Thelonious Monk was an American jazz pianist and composer who was noted for his unorthodox approach and idiosyncrasy during his performance. Mentored by Mary Lou Williams, Thelonious Monk contributed to bebop and was associated with Columbia and Riverside labels. His run-in with the police affected his performance after his New York City Cabaret Card was confiscated following the discovery of narcotics in a car.
Jazz trumpeter, bandleader, and singer Dizzy Gillespie developed the virtuoso style of Roy Eldridge, modifying it with innovative harmony and rhythm. He popularized the bebop style of music and was famous for his signature horn-rimmed spectacles.
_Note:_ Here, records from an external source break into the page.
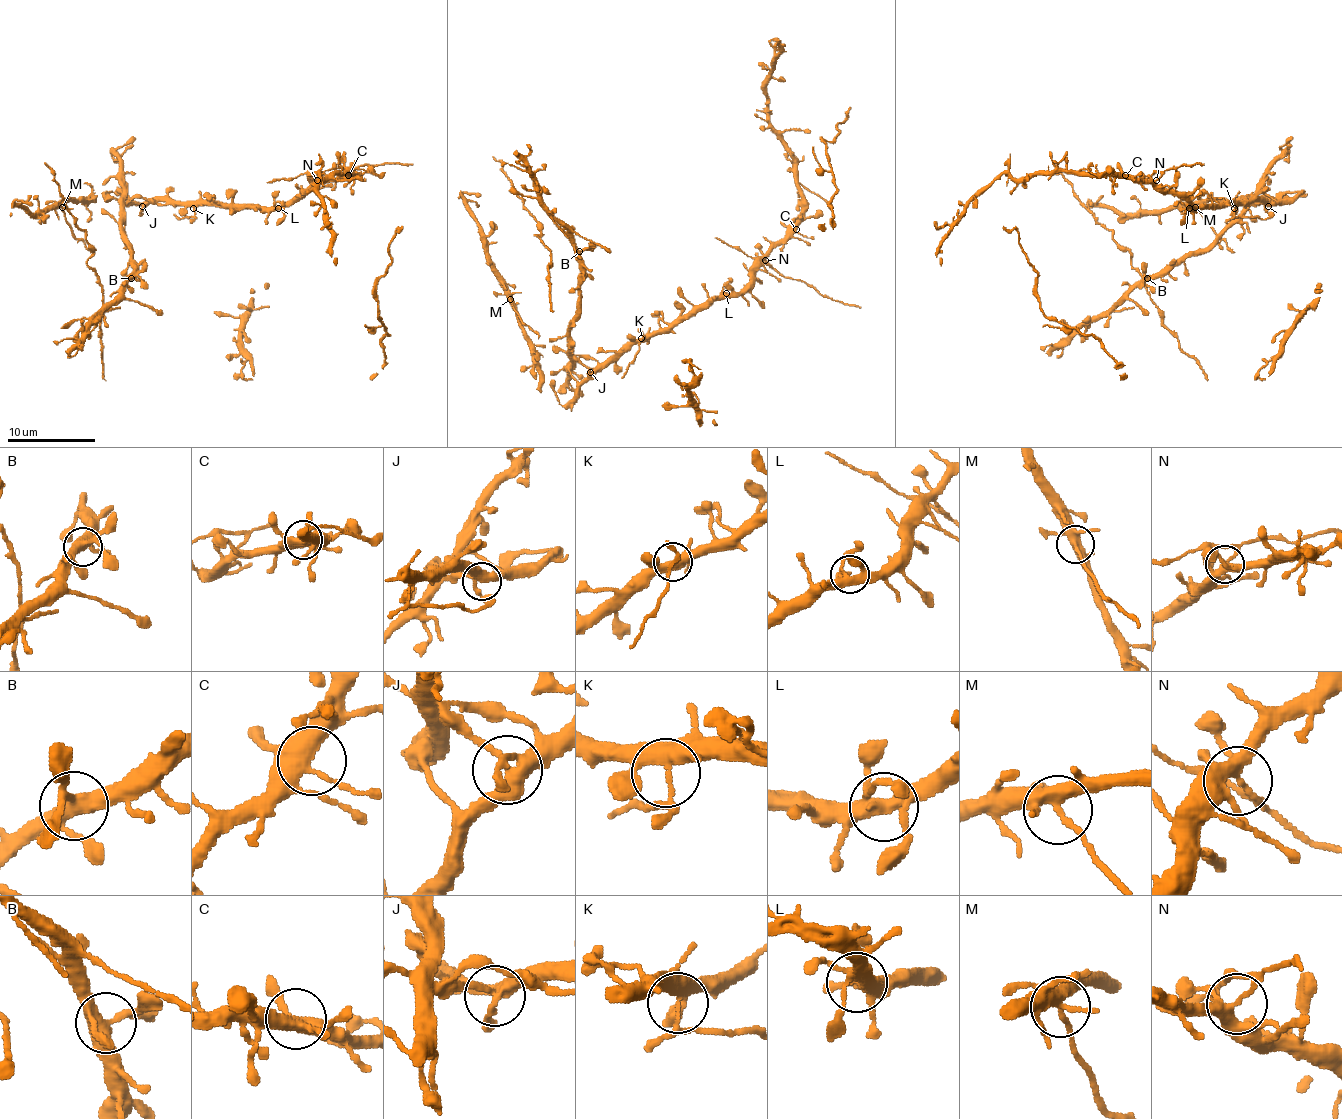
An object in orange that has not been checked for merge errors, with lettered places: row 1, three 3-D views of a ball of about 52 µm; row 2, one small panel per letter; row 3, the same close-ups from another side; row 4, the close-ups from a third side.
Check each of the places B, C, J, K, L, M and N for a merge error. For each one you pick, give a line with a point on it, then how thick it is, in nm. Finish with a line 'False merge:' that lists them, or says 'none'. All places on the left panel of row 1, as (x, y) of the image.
K: at (193, 208); 360 nm thick
M: at (62, 207); 360 nm thick
N: at (317, 180); 320 nm thick
False merge: K, M, N

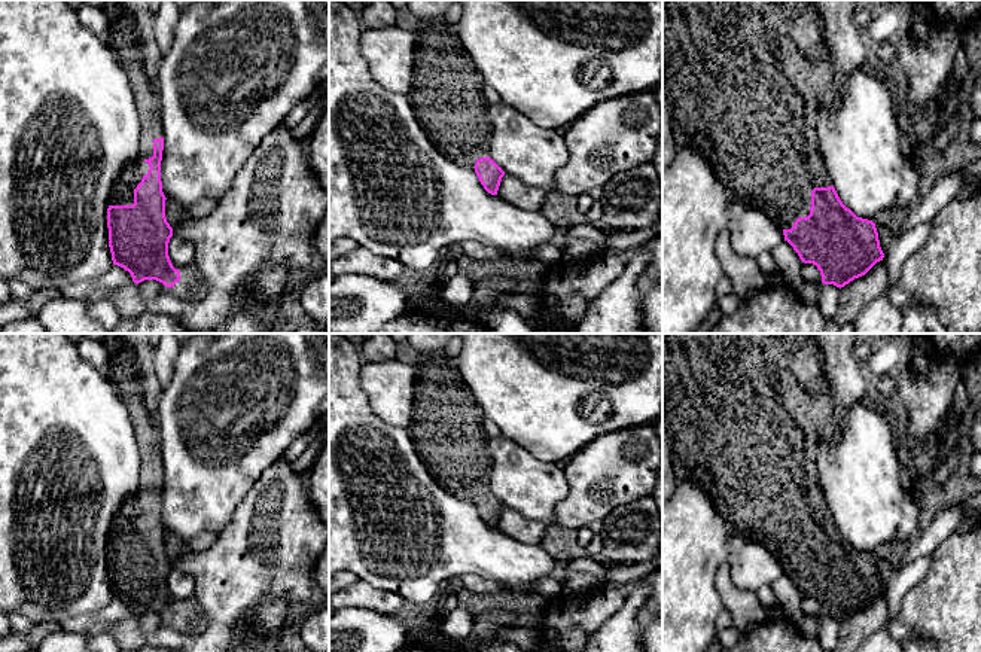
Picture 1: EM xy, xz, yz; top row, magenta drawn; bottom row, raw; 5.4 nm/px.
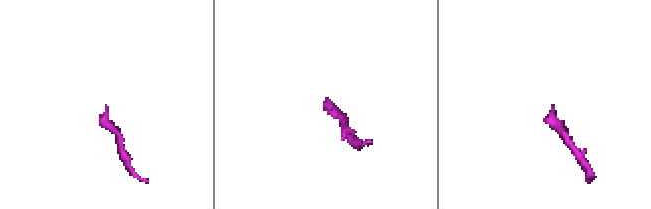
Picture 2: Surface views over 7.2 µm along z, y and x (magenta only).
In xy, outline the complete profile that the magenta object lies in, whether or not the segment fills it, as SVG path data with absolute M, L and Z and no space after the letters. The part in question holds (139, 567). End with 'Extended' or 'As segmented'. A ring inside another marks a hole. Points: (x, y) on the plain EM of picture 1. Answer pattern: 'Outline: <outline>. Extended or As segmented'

His contribution to modern jazz earned him the title of the Ambassador of Jazz.
A pioneer of South African jazz, instrumentalist Hugh Masekela excelled in the trumpet and introduced South African music to countries such as the U.S. He was also a vocal anti-apartheid activist, played for the Jazz Epistles, and was known for his iconic albums such as Hope and Johannesburg.
15 Jimi Hendrix
One of the most celebrated musicians of the 20th century, Jimi Hendrix began playing guitar at the age of 15. As his career progressed, he became the first musician to use stereophonic phasing effects in recordings. Rolling Stone ranked him as the greatest guitarist and the sixth greatest artist of all time. He died under mysterious circumstances at the age of 27.